DOCUMENT EXCERPT:
-*-

Giurgola was educated at the University of Rome La Sapienza, received a master's degree in architecture from Columbia University, and has been a partner in Philadelphia firm Mitchell/Giurgola Architects since 1958. He has been a professor at Cornell and at the University of Pennsylvania, then at Columbia, before becoming chair of the Columbia architectural department in 1966. He is presently Ware Professor Emeritus of Architecture at Columbia. He was awarded the AIA Gold Medal in 1982.

The first important building of Mitchell/Giurgola was the Wright Brothers National Memorial Visitor Center (1957) for the US National Park Service, a building that brought them national attention for three reasons. It was one of the first NPS visitors' centers that became a building type unto itself. The design was consonant with a certain aesthetic preoccupation with aviation, flight, technology and space travel of the time, the same Zeitgeist that produced Saarinen's TWA Terminal at Kennedy International Airport. And it was seen as a break with strict modernist tenets in its respect for the site and the program, as opposed to what Giurgola called "the imposition of abstract forms".

-*-

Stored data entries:
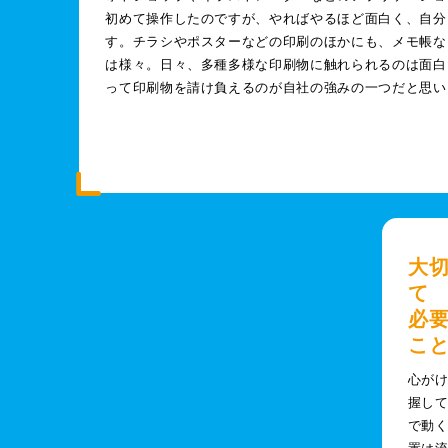
初めて操作したのですが、やればやるほど面白く、自分
す。チラシやポスターなどの印刷のほかにも、メモ帳な
は様々。日々、多種多様な印刷物に触れられるのは面白
って印刷物を請け負えるのが自社の強みの一つだと思い
大
て
必
こ
心が
握し
で動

-*-

REQUIRED ACTION 1:
Please reproduce the Giurgola passage word for word, between "Giurgola was educated" and "Medal in 1982.", inclusive.
REQUIRED ACTION 2:
Summarize the Giurgola passage in two sentences.
This material has no connection to the Giurgola passage.

WORKED SOLUTION 1:
Giurgola was educated at the University of Rome La Sapienza, received a master's degree in architecture from Columbia University, and has been a partner in Philadelphia firm Mitchell/Giurgola Architects since 1958. He has been a professor at Cornell and at the University of Pennsylvania, then at Columbia, before becoming chair of the Columbia architectural department in 1966. He is presently Ware Professor Emeritus of Architecture at Columbia. He was awarded the AIA Gold Medal in 1982.

WORKED SOLUTION 2:
Giurgola studied at La Sapienza and earned a master's in architecture at Columbia, has been a partner in Mitchell/Giurgola Architects since 1958, taught at Cornell, Pennsylvania and Columbia, became chair of Columbia's architecture department in 1966, and received the AIA Gold Medal in 1982. The firm's first important building, the 1957 Wright Brothers National Memorial Visitor Center, won national attention for three reasons: it was among the first NPS visitors' centers, it reflected the period's preoccupation with aviation and flight, and it respected its site and program instead of imposing abstract forms.